▸ **Instructions to follow**
Down to the last line, the material below should be reproduced exactly.

╭─ Data in this exercise

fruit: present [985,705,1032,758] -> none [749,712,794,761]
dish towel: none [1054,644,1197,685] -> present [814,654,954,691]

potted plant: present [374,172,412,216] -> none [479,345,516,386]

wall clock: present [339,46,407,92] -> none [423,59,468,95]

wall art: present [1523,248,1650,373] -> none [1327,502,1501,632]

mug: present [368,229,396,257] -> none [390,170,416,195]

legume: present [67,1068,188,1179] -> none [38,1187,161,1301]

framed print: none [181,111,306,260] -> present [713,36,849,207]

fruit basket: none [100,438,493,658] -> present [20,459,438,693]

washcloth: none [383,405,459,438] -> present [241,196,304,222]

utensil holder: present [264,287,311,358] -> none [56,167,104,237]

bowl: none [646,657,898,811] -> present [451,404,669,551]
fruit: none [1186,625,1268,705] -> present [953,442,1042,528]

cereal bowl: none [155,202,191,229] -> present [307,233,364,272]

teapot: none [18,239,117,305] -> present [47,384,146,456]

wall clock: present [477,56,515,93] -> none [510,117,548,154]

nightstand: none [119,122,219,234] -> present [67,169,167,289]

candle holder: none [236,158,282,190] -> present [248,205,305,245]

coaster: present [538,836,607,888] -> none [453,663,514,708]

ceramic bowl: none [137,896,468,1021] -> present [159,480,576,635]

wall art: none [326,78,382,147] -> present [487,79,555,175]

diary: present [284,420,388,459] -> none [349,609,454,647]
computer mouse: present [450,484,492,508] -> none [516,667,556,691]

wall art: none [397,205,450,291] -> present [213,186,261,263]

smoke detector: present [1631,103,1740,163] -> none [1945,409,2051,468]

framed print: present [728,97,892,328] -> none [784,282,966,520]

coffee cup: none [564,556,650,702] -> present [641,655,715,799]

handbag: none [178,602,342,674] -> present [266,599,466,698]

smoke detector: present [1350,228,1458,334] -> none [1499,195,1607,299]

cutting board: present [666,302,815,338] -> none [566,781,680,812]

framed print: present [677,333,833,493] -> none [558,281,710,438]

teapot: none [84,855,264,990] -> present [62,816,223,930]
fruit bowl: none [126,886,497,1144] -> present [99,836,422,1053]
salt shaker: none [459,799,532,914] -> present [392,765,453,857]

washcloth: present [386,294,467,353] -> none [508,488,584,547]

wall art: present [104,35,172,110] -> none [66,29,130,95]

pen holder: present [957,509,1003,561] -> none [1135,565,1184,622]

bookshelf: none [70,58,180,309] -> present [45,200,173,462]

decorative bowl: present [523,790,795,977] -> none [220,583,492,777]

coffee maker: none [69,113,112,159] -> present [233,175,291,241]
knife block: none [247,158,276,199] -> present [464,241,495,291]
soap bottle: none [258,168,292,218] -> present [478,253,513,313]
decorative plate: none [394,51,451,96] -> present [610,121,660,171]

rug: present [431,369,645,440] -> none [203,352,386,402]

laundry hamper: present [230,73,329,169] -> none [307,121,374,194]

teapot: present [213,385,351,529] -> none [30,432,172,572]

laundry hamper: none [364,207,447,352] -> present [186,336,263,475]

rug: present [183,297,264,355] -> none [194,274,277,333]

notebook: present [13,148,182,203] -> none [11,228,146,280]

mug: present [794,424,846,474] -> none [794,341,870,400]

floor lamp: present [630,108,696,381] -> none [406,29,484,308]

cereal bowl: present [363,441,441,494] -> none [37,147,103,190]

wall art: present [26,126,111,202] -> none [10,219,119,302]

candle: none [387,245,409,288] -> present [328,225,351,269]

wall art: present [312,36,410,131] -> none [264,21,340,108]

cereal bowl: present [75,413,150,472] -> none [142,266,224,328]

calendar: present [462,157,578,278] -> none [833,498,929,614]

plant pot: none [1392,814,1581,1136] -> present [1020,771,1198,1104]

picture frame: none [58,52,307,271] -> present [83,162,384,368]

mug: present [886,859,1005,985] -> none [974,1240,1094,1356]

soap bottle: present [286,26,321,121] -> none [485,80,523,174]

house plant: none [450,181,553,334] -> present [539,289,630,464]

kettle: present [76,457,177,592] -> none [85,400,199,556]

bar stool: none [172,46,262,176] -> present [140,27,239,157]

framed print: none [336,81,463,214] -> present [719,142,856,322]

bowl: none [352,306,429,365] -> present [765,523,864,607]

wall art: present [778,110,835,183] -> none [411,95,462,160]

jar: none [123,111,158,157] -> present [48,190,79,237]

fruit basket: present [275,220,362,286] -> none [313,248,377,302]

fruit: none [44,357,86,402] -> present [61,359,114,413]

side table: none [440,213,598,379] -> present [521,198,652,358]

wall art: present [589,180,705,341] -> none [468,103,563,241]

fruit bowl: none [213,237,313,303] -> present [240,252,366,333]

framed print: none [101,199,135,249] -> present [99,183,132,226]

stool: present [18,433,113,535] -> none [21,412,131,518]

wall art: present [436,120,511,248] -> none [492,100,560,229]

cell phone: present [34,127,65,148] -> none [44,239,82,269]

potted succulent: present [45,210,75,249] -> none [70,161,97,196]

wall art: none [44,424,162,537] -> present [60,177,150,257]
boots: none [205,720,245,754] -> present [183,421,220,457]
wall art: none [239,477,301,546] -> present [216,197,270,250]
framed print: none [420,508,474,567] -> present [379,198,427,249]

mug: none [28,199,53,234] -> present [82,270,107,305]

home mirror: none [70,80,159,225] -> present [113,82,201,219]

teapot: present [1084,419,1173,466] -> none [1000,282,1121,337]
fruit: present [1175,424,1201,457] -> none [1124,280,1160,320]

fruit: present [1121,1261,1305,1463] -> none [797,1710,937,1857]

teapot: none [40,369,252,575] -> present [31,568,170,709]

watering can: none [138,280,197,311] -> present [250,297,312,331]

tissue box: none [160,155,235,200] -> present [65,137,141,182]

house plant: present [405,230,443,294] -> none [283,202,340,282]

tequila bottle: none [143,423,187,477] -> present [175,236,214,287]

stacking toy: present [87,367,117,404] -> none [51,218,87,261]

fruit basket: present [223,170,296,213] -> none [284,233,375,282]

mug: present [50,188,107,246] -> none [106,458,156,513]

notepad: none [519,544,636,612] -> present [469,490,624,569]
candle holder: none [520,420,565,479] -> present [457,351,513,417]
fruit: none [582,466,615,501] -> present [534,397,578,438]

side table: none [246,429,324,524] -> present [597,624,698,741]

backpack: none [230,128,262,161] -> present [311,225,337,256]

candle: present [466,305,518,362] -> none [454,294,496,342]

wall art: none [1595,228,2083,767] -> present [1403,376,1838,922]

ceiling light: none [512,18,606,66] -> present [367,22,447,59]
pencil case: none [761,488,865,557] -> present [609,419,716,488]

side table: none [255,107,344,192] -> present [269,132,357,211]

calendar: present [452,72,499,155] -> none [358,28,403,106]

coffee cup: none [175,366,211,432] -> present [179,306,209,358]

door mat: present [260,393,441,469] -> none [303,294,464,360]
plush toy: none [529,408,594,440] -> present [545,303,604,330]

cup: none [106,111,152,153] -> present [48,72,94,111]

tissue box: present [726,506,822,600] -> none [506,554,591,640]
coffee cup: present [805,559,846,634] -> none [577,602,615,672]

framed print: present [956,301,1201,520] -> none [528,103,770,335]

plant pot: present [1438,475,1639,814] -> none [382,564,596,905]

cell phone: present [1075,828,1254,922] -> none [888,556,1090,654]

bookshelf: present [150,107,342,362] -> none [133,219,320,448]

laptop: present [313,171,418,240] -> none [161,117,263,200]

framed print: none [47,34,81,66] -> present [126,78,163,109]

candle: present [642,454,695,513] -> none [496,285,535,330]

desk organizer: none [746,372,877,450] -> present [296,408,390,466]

╰─

▸ **Result of this task**
fruit: present [985,705,1032,758] -> none [749,712,794,761]
dish towel: none [1054,644,1197,685] -> present [814,654,954,691]

potted plant: present [374,172,412,216] -> none [479,345,516,386]

wall clock: present [339,46,407,92] -> none [423,59,468,95]

wall art: present [1523,248,1650,373] -> none [1327,502,1501,632]

mug: present [368,229,396,257] -> none [390,170,416,195]

legume: present [67,1068,188,1179] -> none [38,1187,161,1301]

framed print: none [181,111,306,260] -> present [713,36,849,207]

fruit basket: none [100,438,493,658] -> present [20,459,438,693]

washcloth: none [383,405,459,438] -> present [241,196,304,222]

utensil holder: present [264,287,311,358] -> none [56,167,104,237]

bowl: none [646,657,898,811] -> present [451,404,669,551]
fruit: none [1186,625,1268,705] -> present [953,442,1042,528]

cereal bowl: none [155,202,191,229] -> present [307,233,364,272]

teapot: none [18,239,117,305] -> present [47,384,146,456]

wall clock: present [477,56,515,93] -> none [510,117,548,154]

nightstand: none [119,122,219,234] -> present [67,169,167,289]

candle holder: none [236,158,282,190] -> present [248,205,305,245]

coaster: present [538,836,607,888] -> none [453,663,514,708]

ceramic bowl: none [137,896,468,1021] -> present [159,480,576,635]

wall art: none [326,78,382,147] -> present [487,79,555,175]

diary: present [284,420,388,459] -> none [349,609,454,647]
computer mouse: present [450,484,492,508] -> none [516,667,556,691]

wall art: none [397,205,450,291] -> present [213,186,261,263]

smoke detector: present [1631,103,1740,163] -> none [1945,409,2051,468]

framed print: present [728,97,892,328] -> none [784,282,966,520]

coffee cup: none [564,556,650,702] -> present [641,655,715,799]

handbag: none [178,602,342,674] -> present [266,599,466,698]

smoke detector: present [1350,228,1458,334] -> none [1499,195,1607,299]

cutting board: present [666,302,815,338] -> none [566,781,680,812]

framed print: present [677,333,833,493] -> none [558,281,710,438]

teapot: none [84,855,264,990] -> present [62,816,223,930]
fruit bowl: none [126,886,497,1144] -> present [99,836,422,1053]
salt shaker: none [459,799,532,914] -> present [392,765,453,857]

washcloth: present [386,294,467,353] -> none [508,488,584,547]

wall art: present [104,35,172,110] -> none [66,29,130,95]

pen holder: present [957,509,1003,561] -> none [1135,565,1184,622]

bookshelf: none [70,58,180,309] -> present [45,200,173,462]

decorative bowl: present [523,790,795,977] -> none [220,583,492,777]

coffee maker: none [69,113,112,159] -> present [233,175,291,241]
knife block: none [247,158,276,199] -> present [464,241,495,291]
soap bottle: none [258,168,292,218] -> present [478,253,513,313]
decorative plate: none [394,51,451,96] -> present [610,121,660,171]

rug: present [431,369,645,440] -> none [203,352,386,402]

laundry hamper: present [230,73,329,169] -> none [307,121,374,194]

teapot: present [213,385,351,529] -> none [30,432,172,572]

laundry hamper: none [364,207,447,352] -> present [186,336,263,475]

rug: present [183,297,264,355] -> none [194,274,277,333]

notebook: present [13,148,182,203] -> none [11,228,146,280]

mug: present [794,424,846,474] -> none [794,341,870,400]

floor lamp: present [630,108,696,381] -> none [406,29,484,308]

cereal bowl: present [363,441,441,494] -> none [37,147,103,190]

wall art: present [26,126,111,202] -> none [10,219,119,302]

candle: none [387,245,409,288] -> present [328,225,351,269]

wall art: present [312,36,410,131] -> none [264,21,340,108]

cereal bowl: present [75,413,150,472] -> none [142,266,224,328]

calendar: present [462,157,578,278] -> none [833,498,929,614]

plant pot: none [1392,814,1581,1136] -> present [1020,771,1198,1104]

picture frame: none [58,52,307,271] -> present [83,162,384,368]

mug: present [886,859,1005,985] -> none [974,1240,1094,1356]

soap bottle: present [286,26,321,121] -> none [485,80,523,174]

house plant: none [450,181,553,334] -> present [539,289,630,464]

kettle: present [76,457,177,592] -> none [85,400,199,556]

bar stool: none [172,46,262,176] -> present [140,27,239,157]

framed print: none [336,81,463,214] -> present [719,142,856,322]

bowl: none [352,306,429,365] -> present [765,523,864,607]

wall art: present [778,110,835,183] -> none [411,95,462,160]

jar: none [123,111,158,157] -> present [48,190,79,237]

fruit basket: present [275,220,362,286] -> none [313,248,377,302]

fruit: none [44,357,86,402] -> present [61,359,114,413]

side table: none [440,213,598,379] -> present [521,198,652,358]

wall art: present [589,180,705,341] -> none [468,103,563,241]

fruit bowl: none [213,237,313,303] -> present [240,252,366,333]

framed print: none [101,199,135,249] -> present [99,183,132,226]

stool: present [18,433,113,535] -> none [21,412,131,518]

wall art: present [436,120,511,248] -> none [492,100,560,229]

cell phone: present [34,127,65,148] -> none [44,239,82,269]

potted succulent: present [45,210,75,249] -> none [70,161,97,196]

wall art: none [44,424,162,537] -> present [60,177,150,257]
boots: none [205,720,245,754] -> present [183,421,220,457]
wall art: none [239,477,301,546] -> present [216,197,270,250]
framed print: none [420,508,474,567] -> present [379,198,427,249]

mug: none [28,199,53,234] -> present [82,270,107,305]

home mirror: none [70,80,159,225] -> present [113,82,201,219]

teapot: present [1084,419,1173,466] -> none [1000,282,1121,337]
fruit: present [1175,424,1201,457] -> none [1124,280,1160,320]

fruit: present [1121,1261,1305,1463] -> none [797,1710,937,1857]

teapot: none [40,369,252,575] -> present [31,568,170,709]

watering can: none [138,280,197,311] -> present [250,297,312,331]

tissue box: none [160,155,235,200] -> present [65,137,141,182]

house plant: present [405,230,443,294] -> none [283,202,340,282]

tequila bottle: none [143,423,187,477] -> present [175,236,214,287]

stacking toy: present [87,367,117,404] -> none [51,218,87,261]

fruit basket: present [223,170,296,213] -> none [284,233,375,282]

mug: present [50,188,107,246] -> none [106,458,156,513]

notepad: none [519,544,636,612] -> present [469,490,624,569]
candle holder: none [520,420,565,479] -> present [457,351,513,417]
fruit: none [582,466,615,501] -> present [534,397,578,438]

side table: none [246,429,324,524] -> present [597,624,698,741]

backpack: none [230,128,262,161] -> present [311,225,337,256]

candle: present [466,305,518,362] -> none [454,294,496,342]

wall art: none [1595,228,2083,767] -> present [1403,376,1838,922]

ceiling light: none [512,18,606,66] -> present [367,22,447,59]
pencil case: none [761,488,865,557] -> present [609,419,716,488]

side table: none [255,107,344,192] -> present [269,132,357,211]

calendar: present [452,72,499,155] -> none [358,28,403,106]

coffee cup: none [175,366,211,432] -> present [179,306,209,358]

door mat: present [260,393,441,469] -> none [303,294,464,360]
plush toy: none [529,408,594,440] -> present [545,303,604,330]

cup: none [106,111,152,153] -> present [48,72,94,111]

tissue box: present [726,506,822,600] -> none [506,554,591,640]
coffee cup: present [805,559,846,634] -> none [577,602,615,672]

framed print: present [956,301,1201,520] -> none [528,103,770,335]

plant pot: present [1438,475,1639,814] -> none [382,564,596,905]

cell phone: present [1075,828,1254,922] -> none [888,556,1090,654]

bookshelf: present [150,107,342,362] -> none [133,219,320,448]

laptop: present [313,171,418,240] -> none [161,117,263,200]

framed print: none [47,34,81,66] -> present [126,78,163,109]

candle: present [642,454,695,513] -> none [496,285,535,330]

desk organizer: none [746,372,877,450] -> present [296,408,390,466]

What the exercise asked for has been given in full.